→ **YOUR OBJECTIVE**: Arrange the lines from the start of the items through the line containing "## Optional" (both ends included) as a Markdown table with the columns Row and Text, numbering each line in Row and skipping blank lines. Leave the pictures out of the answer.

++++++++++++++++++++

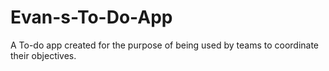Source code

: # Evan-s-To-Do-App
A To-do app created for the purpose of being used by teams to coordinate their objectives. 
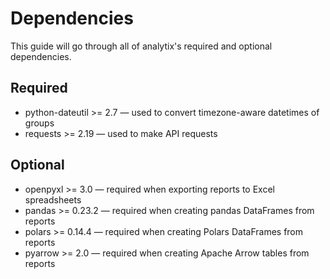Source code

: # Dependencies

This guide will go through all of analytix's required and optional dependencies.

## Required

* python-dateutil >= 2.7 — used to convert timezone-aware datetimes of groups
* requests >= 2.19 — used to make API requests

## Optional

* openpyxl >= 3.0 — required when exporting reports to Excel spreadsheets
* pandas >= 0.23.2 — required when creating pandas DataFrames from reports
* polars >= 0.14.4 — required when creating Polars DataFrames from reports
* pyarrow >= 2.0 — required when creating Apache Arrow tables from reports

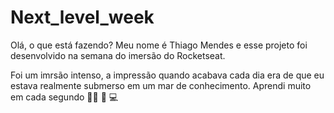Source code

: # Next_level_week
Olá, o que está fazendo? Meu nome é Thiago Mendes e esse projeto foi desenvolvido na semana do imersão do Rocketseat.

Foi um imrsão intenso, a impressão quando acabava cada dia era de que eu estava realmente submerso em um mar de conhecimento. Aprendi muito em cada segundo 🚀🧙 🧑 💻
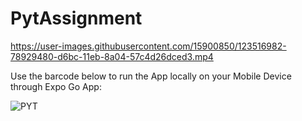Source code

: # PytAssignment
https://user-images.githubusercontent.com/15900850/123516982-78929480-d6bc-11eb-8a04-57c4d26dced3.mp4

Use the barcode below to run the App locally on your Mobile Device through Expo Go App:

![PYT](https://user-images.githubusercontent.com/15900850/123516745-42084a00-d6bb-11eb-8447-294a7710cc73.JPG)
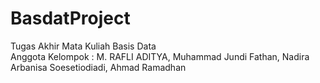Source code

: # BasdatProject
Tugas Akhir Mata Kuliah Basis Data <br>
Anggota Kelompok : M. RAFLI ADITYA, Muhammad Jundi Fathan, Nadira Arbanisa Soesetiodiadi, Ahmad Ramadhan


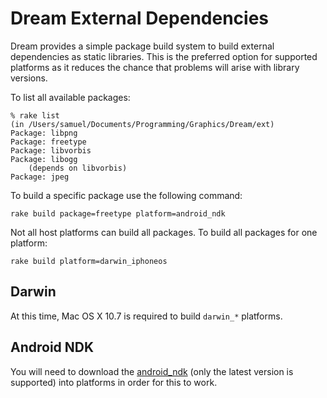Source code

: Dream External Dependencies
===========================

Dream provides a simple package build system to build external dependencies as static libraries. This is the preferred option for supported platforms as it reduces the chance that problems will arise with library versions.

To list all available packages:

	% rake list
	(in /Users/samuel/Documents/Programming/Graphics/Dream/ext)
	Package: libpng
	Package: freetype
	Package: libvorbis
	Package: libogg
		(depends on libvorbis)
	Package: jpeg

To build a specific package use the following command:

	rake build package=freetype platform=android_ndk

Not all host platforms can build all packages. To build all packages for one platform:

	rake build platform=darwin_iphoneos

Darwin
------

At this time, Mac OS X 10.7 is required to build `darwin_*` platforms. 

Android NDK
-----------

You will need to download the [android_ndk][1] (only the latest version is supported) into platforms in order for this to work.

[1]: http://www.crystax.net/android/ndk
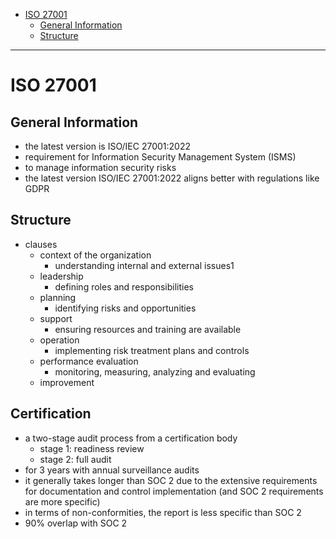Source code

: - [ISO 27001](#iso-27001)
  * [General Information](#general-information)
  * [Structure](#structure)
___

# ISO 27001

## General Information

- the latest version is ISO/IEC 27001:2022
- requirement for Information Security Management System (ISMS)
- to manage information security risks
- the latest version ISO/IEC 27001:2022 aligns better with regulations like GDPR

## Structure

- clauses
  * context of the organization
    + understanding internal and external issues1
  * leadership
    + defining roles and responsibilities
  * planning
    + identifying risks and opportunities
  * support
    + ensuring resources and training are available
  * operation
    + implementing risk treatment plans and controls
  * performance evaluation
    + monitoring, measuring, analyzing and evaluating
  * improvement

## Certification

- a two-stage audit process from a certification body
  * stage 1: readiness review
  * stage 2: full audit
- for 3 years with annual surveillance audits
- it generally takes longer than SOC 2 due to the extensive requirements for
  documentation and control implementation (and SOC 2 requirements are more
  specific)
- in terms of non-conformities, the report is less specific than SOC 2
- 90% overlap with SOC 2
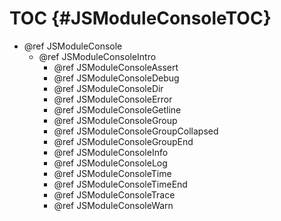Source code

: TOC {#JSModuleConsoleTOC}
=========================

- @ref JSModuleConsole
   - @ref JSModuleConsoleIntro
     - @ref JSModuleConsoleAssert
     - @ref JSModuleConsoleDebug
     - @ref JSModuleConsoleDir
     - @ref JSModuleConsoleError
     - @ref JSModuleConsoleGetline
     - @ref JSModuleConsoleGroup
     - @ref JSModuleConsoleGroupCollapsed
     - @ref JSModuleConsoleGroupEnd
     - @ref JSModuleConsoleInfo
     - @ref JSModuleConsoleLog
     - @ref JSModuleConsoleTime
     - @ref JSModuleConsoleTimeEnd
     - @ref JSModuleConsoleTrace
     - @ref JSModuleConsoleWarn
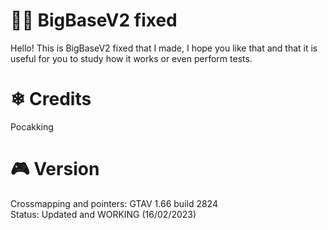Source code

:
# 🐱‍👤 BigBaseV2 fixed

Hello! This is BigBaseV2 fixed that I made, I hope you like that and that it is useful for you to study how it works or even perform tests.

# ❄ Credits

Pocakking

# 🎮 Version
Crossmapping and pointers: GTAV 1.66 build 2824  \
Status: Updated and WORKING (16/02/2023)
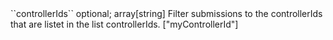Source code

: <tr><td>``controllerIds``</td>
	
<td>optional; array[string]</td>
	
<td>Filter submissions to the controllerIds that are listet in the list controllerIds.
 
</td>


<td> ["myControllerId"]</td>
<td></td></tr>

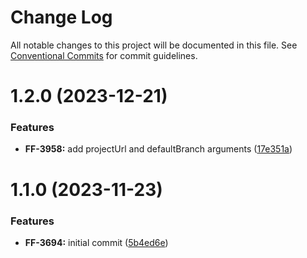 # Change Log

All notable changes to this project will be documented in this file.
See [Conventional Commits](https://conventionalcommits.org) for commit guidelines.

# 1.2.0 (2023-12-21)


### Features

* **FF-3958:** add projectUrl and defaultBranch arguments ([17e351a](https://github.com/cloud-ru-tech/frontend-tools/commit/17e351a5613ce0872e9a2b67ab4d05bf7237d8b6))





# 1.1.0 (2023-11-23)


### Features

* **FF-3694:** initial commit ([5b4ed6e](https://github.com/cloud-ru-tech/frontend-tools/commit/5b4ed6ec2ba0ca9a4bc1e4099380d44e10c2e7f6))
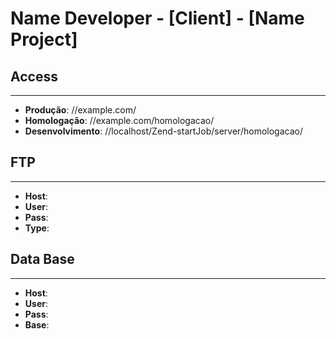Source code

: Name Developer - [Client] - [Name Project]
======================================================


## Access
------------
* __Produção__: //example.com/
* __Homologação__: //example.com/homologacao/
* __Desenvolvimento__: //localhost/Zend-startJob/server/homologacao/



## FTP
------------
* __Host__: 
* __User__: 
* __Pass__: 
* __Type__: 



## Data Base
------------
* __Host__: 
* __User__: 
* __Pass__: 
* __Base__: 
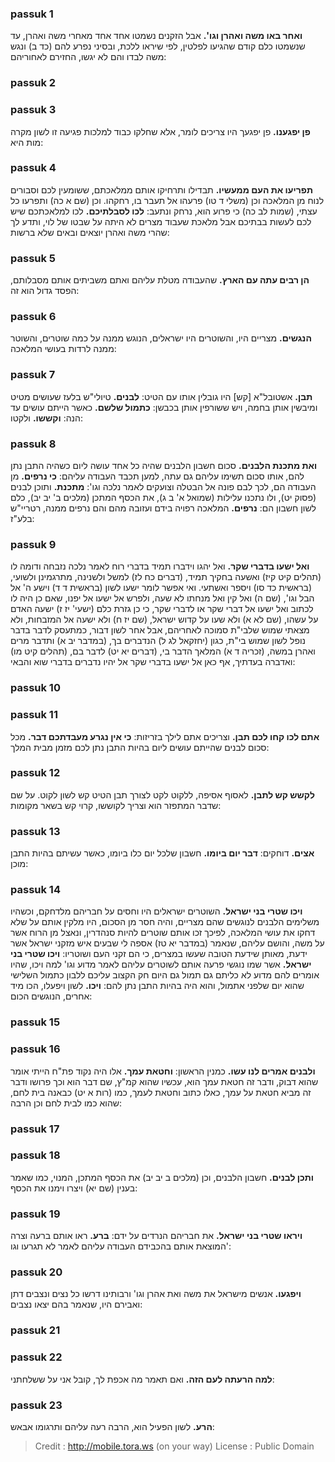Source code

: 
### passuk 1
<b>ואחר באו משה ואהרן וגו'.</b> אבל הזקנים נשמטו אחד אחד מאחרי משה ואהרן, עד שנשמטו כלם קודם שהגיעו לפלטין, לפי שיראו ללכת, ובסיני נפרע להם (כד ב) ונגש משה לבדו והם לא יגשו, החזירם לאחוריהם:

### passuk 2

### passuk 3
<b>פן יפגענו.</b> פן יפגעך היו צריכים לומר, אלא שחלקו כבוד למלכות פגיעה זו לשון מקרה מות היא:

### passuk 4
<b>תפריעו את העם ממעשיו.</b> תבדילו ותרחיקו אותם ממלאכתם, ששומעין לכם וסבורים לנוח מן המלאכה וכן (משלי ד טו) פרעהו אל תעבר בו, רחקהו. וכן (שם א כה) ותפרעו כל עצתי, (שמות לב כה) כי פרוע הוא, נרחק ונתעב: 
<b>לכו לסבלתיכם.</b> לכו למלאכתכם שיש לכם לעשות בבתיכם אבל מלאכת שעבוד מצרים לא היתה על שבטו של לוי, ותדע לך שהרי משה ואהרן יוצאים ובאים שלא ברשות:

### passuk 5
<b>הן רבים עתה עם הארץ.</b> שהעבודה מטלת עליהם ואתם משביתים אותם מסבלותם, הפסד גדול הוא זה:

### passuk 6
<b>הנגשים.</b> מצריים היו, והשוטרים היו ישראלים, הנוגש ממנה על כמה שוטרים, והשוטר ממנה לרדות בעושי המלאכה:

### passuk 7
<b>תבן.</b> אשטובל"א [קש] היו גובלין אותו עם הטיט: 
<b>לבנים.</b> טיולי"ש בלעז שעושים מטיט ומיבשין אותן בחמה, ויש ששורפין אותן בכבשן: 
<b>כתמול שלשם.</b> כאשר הייתם עושים עד הנה: 
<b>וקששו.</b> ולקטו:

### passuk 8
<b>ואת מתכנת הלבנים.</b> סכום חשבון הלבנים שהיה כל אחד עושה ליום כשהיה התבן נתן להם, אותו סכום תשימו עליהם גם עתה, למען תכבד העבודה עליהם: 
<b>כי נרפים.</b> מן העבודה הם, לכך לבם פונה אל הבטלה וצועקים לאמר נלכה וגו': 
<b>מתכנת.</b> ותוכן לבנים (פסוק יט), ולו נתכנו עלילות (שמואל א' ב ג), את הכסף המתכן (מלכים ב' יב יב), כלם לשון חשבון הם: 
<b>נרפים.</b> המלאכה רפויה בידם ועזובה מהם והם נרפים ממנה, רטריי"ש בלע"ז:

### passuk 9
<b>ואל ישעו בדברי שקר.</b> ואל יהגו וידברו תמיד בדברי רוח לאמר נלכה נזבחה ודומה לו (תהלים קיט קיז) ואשעה בחקיך תמיד, (דברים כח לז) למשל ולשנינה, מתרגמינן ולשועי, (בראשית כד סו) ויספר ואשתעי. ואי אפשר לומר ישעו לשון (בראשית ד ד) וישע ה' אל הבל וגו', (שם ה) ואל קין ואל מנחתו לא שעה, ולפרש אל ישעו אל יפנו, שאם כן היה לו לכתוב ואל ישעו אל דברי שקר או לדברי שקר, כי כן גזרת כלם (ישעי' יז ז) ישעה האדם על עשהו, (שם לא א) ולא שעו על קדוש ישראל, (שם יז ח) ולא ישעה אל המזבחות, ולא מצאתי שמוש שלבי"ת סמוכה לאחריהם, אבל אחר לשון דבור, כמתעסק לדבר בדבר נופל לשון שמוש בי"ת, כגון (יחזקאל לג ל) הנדברים בך, (במדבר יב א) ותדבר מרים ואהרן במשה, (זכריה ד א) המלאך הדבר בי, (דברים יא יט) לדבר בם, (תהלים קיט מו) ואדברה בעדתיך, אף כאן אל ישעו בדברי שקר אל יהיו נדברים בדברי שוא והבאי:

### passuk 10

### passuk 11
<b>אתם לכו קחו לכם תבן.</b> וצריכים אתם לילך בזריזות: 
<b>כי אין נגרע מעבדתכם דבר.</b> מכל סכום לבנים שהייתם עושים ליום בהיות התבן נתן לכם מזמן מבית המלך:

### passuk 12
<b>לקשש קש לתבן.</b> לאסוף אסיפה, ללקוט לקט לצורך תבן הטיט קש לשון לקוט. על שם שדבר המתפזר הוא וצריך לקוששו, קרוי קש בשאר מקומות:

### passuk 13
<b>אצים.</b> דוחקים: 
<b>דבר יום ביומו.</b> חשבון שלכל יום כלו ביומו, כאשר עשיתם בהיות התבן מוכן:

### passuk 14
<b>ויכו שטרי בני ישראל.</b> השוטרים ישראלים היו וחסים על חבריהם מלדחקם, וכשהיו משלימים הלבנים לנוגשים שהם מצריים, והיה חסר מן הסכום, היו מלקין אותם על שלא דחקו את עושי המלאכה, לפיכך זכו אותם שוטרים להיות סנהדרין, ונאצל מן הרוח אשר על משה, והושם עליהם, שנאמר (במדבר יא טז) אספה לי שבעים איש מזקני ישראל אשר ידעת, מאותן שידעת הטובה שעשו במצרים, כי הם זקני העם ושוטריו: 
<b>ויכו שטרי בני ישראל.</b> אשר שמו נוגשי פרעה אותם לשוטרים עליהם לאמר מדוע וגו' למה ויכו, שהיו אומרים להם מדוע לא כליתם גם תמול גם היום חק הקצוב עליכם ללבון כתמול השלישי שהוא יום שלפני אתמול, והוא היה בהיות התבן נתן להם: 
<b>ויכו.</b> לשון ויפעלו, הכו מיד אחרים, הנוגשים הכום:

### passuk 15

### passuk 16
<b>ולבנים אמרים לנו עשו.</b> כמנין הראשון: 
<b>וחטאת עמך.</b> אלו היה נקוד פת"ח הייתי אומר שהוא דבוק, ודבר זה חטאת עמך הוא, עכשיו שהוא קמ"ץ, שם דבר הוא וכך פרושו ודבר זה מביא חטאת על עמך, כאלו כתוב וחטאת לעמך, כמו (רות א יט) כבאנה בית לחם, שהוא כמו לבית לחם וכן הרבה:

### passuk 17

### passuk 18
<b>ותכן לבנים.</b> חשבון הלבנים, וכן (מלכים ב יב יב) את הכסף המתכן, המנוי, כמו שאמר בענין (שם יא) ויצרו וימנו את הכסף:

### passuk 19
<b>ויראו שטרי בני ישראל.</b> את חבריהם הנרדים על ידם: 
<b>ברע.</b> ראו אותם ברעה וצרה המוצאת אותם בהכבידם העבודה עליהם לאמר לא תגרעו וגו':

### passuk 20
<b>ויפגעו.</b> אנשים מישראל את משה ואת אהרן וגו' ורבותינו דרשו כל נצים ונצבים דתן ואבירם היו, שנאמר בהם יצאו נצבים:

### passuk 21

### passuk 22
<b>למה הרעתה לעם הזה.</b> ואם תאמר מה אכפת לך, קובל אני על ששלחתני:

### passuk 23
<b>הרע.</b> לשון הפעיל הוא, הרבה רעה עליהם ותרגומו אבאש:

>Credit : http://mobile.tora.ws (on your way)
>License : Public Domain
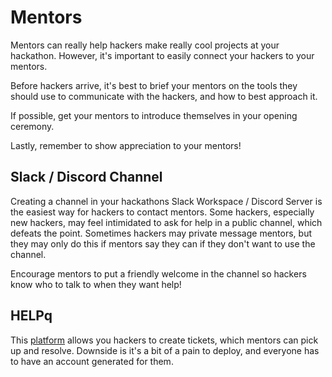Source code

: # Mentors

Mentors can really help hackers make really cool projects at your hackathon. However, it's important to easily connect your hackers to your mentors.

Before hackers arrive, it's best to brief your mentors on the tools they should use to communicate with the hackers, and how to best approach it. 

If possible, get your mentors to introduce themselves in your opening ceremony.

Lastly, remember to show appreciation to your mentors! 

## Slack / Discord Channel

Creating a channel in your hackathons Slack Workspace / Discord Server is the easiest way for hackers to contact mentors. Some hackers, especially new hackers, may feel intimidated to ask for help in a public channel, which defeats the point. Sometimes hackers may private message mentors, but they may only do this if mentors say they can if they don't want to use the channel.

Encourage mentors to put a friendly welcome in the channel so hackers know who to talk to when they want help!

## HELPq

This [platform](https://github.com/ehzhang/HELPq) allows you hackers to create tickets, which mentors can pick up and resolve. Downside is it's a bit of a pain to deploy, and everyone has to have an account generated for them.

++++++++++++++++++++

→ **EXERCISE RESULT**:
| Row | Text |
|---|---|
| 1 | Source code |
| 2 | : # Evan-s-To-Do-App |
| 3 | A To-do app created for the purpose of being used by teams to coordinate their objectives.  |
| 4 | Source code |
| 5 | : # Dependencies |
| 6 | This guide will go through all of analytix's required and optional dependencies. |
| 7 | ## Required |
| 8 | * python-dateutil >= 2.7 — used to convert timezone-aware datetimes of groups |
| 9 | * requests >= 2.19 — used to make API requests |
| 10 | ## Optional |